Жизнь полна тайн. Сегодня утром я нашел еще парочку дохлых крыс. В этом, конечно же, нет ничего таинственного. Просто какая-то болезнь, от которой они умирают. Обычное дело — и зимой и летом, и днем и ночью. Тайна в том, как к этому отнесся наш тюремщик. Я его явно недооценивал. Когда он принес нам завтрак, я поднял всех трех сдохших крыс за хвосты и придал своему лицу — специально для тюремщика — самое что ни на есть печальное выражение и даже выдавил слезу, так чтоб он не преминул ее заметить. Сперва он нахмурился, с отвращением глядя на мое отношение к бедным тварям. Однако, когда я положил три мертвые тушки на стол, рядом с тарелкой (чтобы избавиться от мыслей о еде), его хмурый вид сменился задумчивым. (Похоже на приближение весны.) Вне всякого сомнения, он тоже проникся мыслью, что такое количество дохлых крыс — это дурной знак. Если их болезнь передается людям, вряд ли мое положение можно считать завидным.

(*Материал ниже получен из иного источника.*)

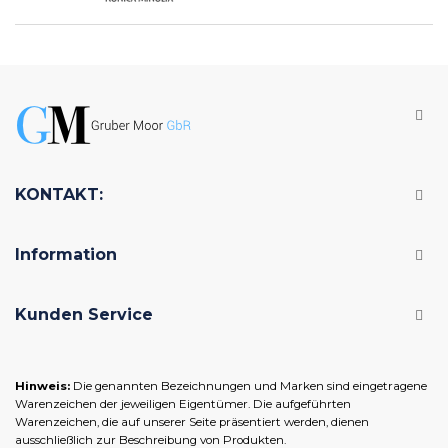
KONTAKT:
Information
Kunden Service
Hinweis:
Die genannten Bezeichnungen und Marken sind eingetragene
Warenzeichen der jeweiligen Eigentümer. Die aufgeführten
Warenzeichen, die auf unserer Seite präsentiert werden, dienen
ausschließlich zur Beschreibung von Produkten.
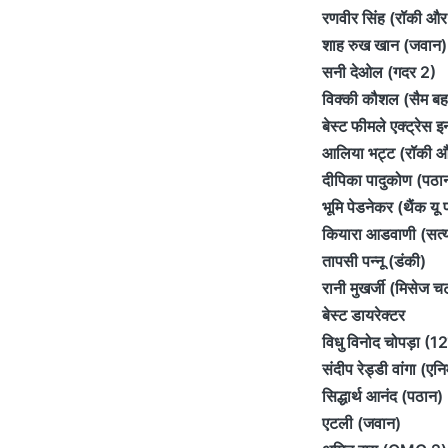
रणवीर सिंह (रॉकी और 
शाह रुख खान (जवान)
सनी देओल (गदर 2)
विक्की कौशल (सैम बहा
बेस्ट फीमले एक्ट्रेस 
आलिया भट्ट (रॉकी और
दीपिका पादुकोण (पठा
भूमि पेडनेकर (थैंक यू
कियारा आडवाणी (सत्य
तापसी पन्नू (डंकी)
रानी मुखर्जी (मिसेज चटर्
बेस्ट डायरेक्टर
विधु विनोद चोपड़ा (12
संदीप रेड्डी वांगा (ए
सिद्धार्थ आनंद (पठान)
एटली (जवान)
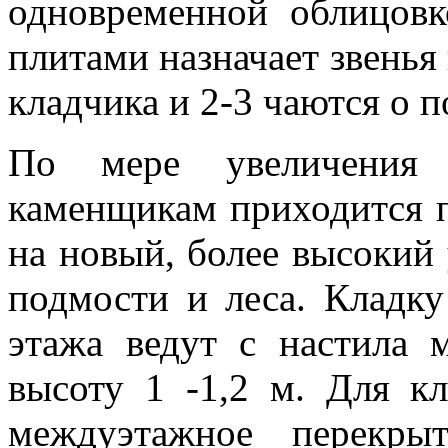
одновременной облицо
плитами назначает звенья 
кладчика и 2-3 чаются о 
По мере увеличения 
каменщикам приходится п
на новый, более высокий 
подмости и леса. Кладку
этажа ведут с настила 
высоту 1 -1,2 м. Для к
междуэтажное перекры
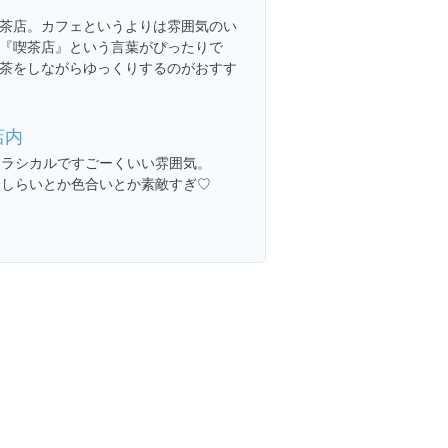
茶店。カフェというよりは雰囲気のい
『喫茶店』という言葉がぴったりで
茶をしながらゆっくりするのがおすす
店内
クラシカルですごーくいい雰囲気。
あしらいとか色合いとか素敵すぎ♡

— Бедные зверюшки, — сказал я.

Верхогляд закатил глаза и закрыл лицо руками. Он знает, что сейчас я начну разглагольствовать.

— Увы, — сказал я, — мчась на золотых колесницах нашего благополучия, мы не удосуживаемся вспомнить о презренных крысах. И лишь когда нас одолевают беды и несчастья — в тюремной камере, к примеру, — начинаем мы задумываться об их горестном уделе. Подобно нам, несчастный зверек рождается на свет против своей воли и попадает в мир, который едва-едва доступен его разумению. Он проходит через страдания юного возраста: вопиющее унижение от собственной наготы, необъяснимо жестокое отношение родителей: он взрослеет, вступает в пору любви и взваливает на свои плечи бремя семейной жизни с какой-нибудь вздорной и изнеженной красоткой: он угасает от болезней и скорбного бессилия, и в конце концов, отчаявшись что-либо понять, он умирает, забытый всеми. — Я молитвенно сложил ладони и поднял их ко лбу. — О Зевс, где ж справедливость?